Diourbel - Affaire de la sage femme de Henrich Lübcke : 2 ans dont un ferme requis contre Fatou Diarra, l’affaire renvoyée au 4 décembre


Prévenue des chefs de mise en danger de la vie d'autrui et non assistance à personne en danger, Fatou Diarra, sage-femme en service à l'hôpital régional Heinrich Lübcke de Diourbel, a comparu ce jeudi 27 novembre 2025 devant le tribunal des flagrants délits de Diourbel pour répondre desdits délits.

 

Pour comprendre les contours de cette triste affaire, il faut remonter au 17 octobre dernier quand Astou Ndiaye avait rallié avec sa sœur Ndiack Ndiaye, l'hôpital régional Heinrich Lübcke en provenance de Ngohé. Une fois sur place, elles se sont heurtées au refus catégorique de la sage-femme, pourtant elle-même mère de deux enfants, d'accueillir Astou Ndiaye enceinte de plus de six mois.

 

Motif brandi par Fatou Diarra, le manque de places comme directive de sa hiérarchie du fait des travaux de réhabilitation de la maternité. Moins d'une demi-heure après, Astou Ndiaye a été contrainte d'accoucher devant l'hôpital. Et comme un malheur n'arrive jamais seul, elle va perdre le bébé. 

 

Par la suite, l'affaire a suscité une telle effervescence que le ministère de la santé et le procureur de Diourbel se sont saisis du dossier. Suspendue à titre conservatoire par sa hiérarchie, Fatou Diarra a fini par être placée sous mandat de dépôt le mardi 25 novembre, après avoir été inculpée pour les chefs visés plus haut.

 

Devant le juge ce matin, Fatou Diarra soutenue par des collègues qui ont pris d'assaut le palais de justice de Diourbel, comme perdue par l'émotion, a reconnu les faits qui lui sont reprochés dans un premier temps avant de battre retraite en les niant. 

 

Pour sa défense, la sage-femme en exercice depuis cinq ans, a juré n'avoir fait qu'obéir aux directives.
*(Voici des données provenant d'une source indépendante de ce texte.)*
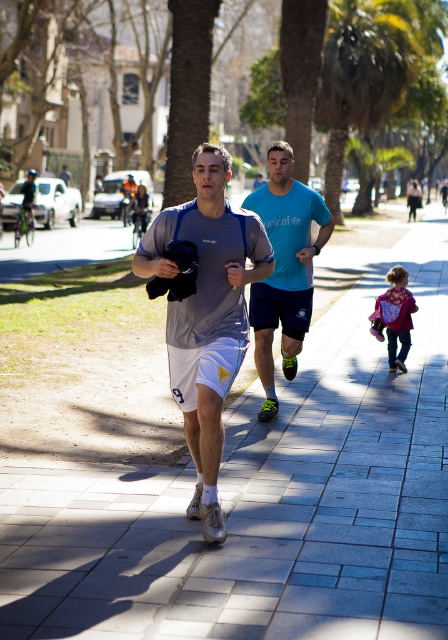
Is gray fabric shirt at center above blue t-shirt at center?

No.

Who is positioned more to the left, gray fabric shirt at center or blue t-shirt at center?

From the viewer's perspective, gray fabric shirt at center appears more on the left side.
Mais dans un temps second, elle a exprimé ses vifs regrets pour avoir refusé d'accueillir Astou Ndiaye tout en admettant avoir menti quand elle disait qu'il n'y avait plus de lits disponibles, parce qu'en réalité, il en restait deux de libre lorsqu'elle éconduisait la jeune patiente de 33 ans, déjà mère de cinq enfants. 

 

Faisant partie des personnes appelées à la barre et aussi entendues à l'enquête, le médecin gynécologue, le Dr Malick Guèye, a confirmé la note relative aux décisions de limiter la capacité d'accueil notamment à la maternité du fait des travaux de réhabilitation. Le chevronné gynécologue a aussi dressé un ravissant portrait de la prévenue qu'il a peinte comme un élément dévoué à sa mission, généreux et respectueux envers tous.

 

La partie civile ayant sollicité un million Cfa de dommages et intérêts, le procureur Farba Niowi Ngom a requis deux ans dont un ferme contre la prévenue, soutenant que les faits sont d'une extrême gravité. Le représentant de la société a également invité le tribunal à sanctionner Fatou Diarra à la hauteur de sa faute pour que cela serve aussi d'exemple. 

 

Les conseils de la défense Maîtres Cheikh Ngom, Badou Ndiaye, Serigne Diongue et Abdoul Daff, ont tour à tour plaidé la relaxe pure et simple et le titre principal. Et subsidiairement, les quatre avocats ont invité le tribunal à une interpellation clémente associée à une application extrêmement bienveillante de la loi à l'égard de la sage-femme Fatou Diarra en sa qualité de délinquante primaire n'ayant jamais eu maille à partir avec la justice. 

 

 

Finalement, le tribunal a renvoyé l'affaire au jeudi 04 décembre prochain, date à laquelle sera rendu le verdict. Mais en attendant, la sage-femme Fatou Diarra attendra à la prison de Diourbel d'être fixée sur son sort.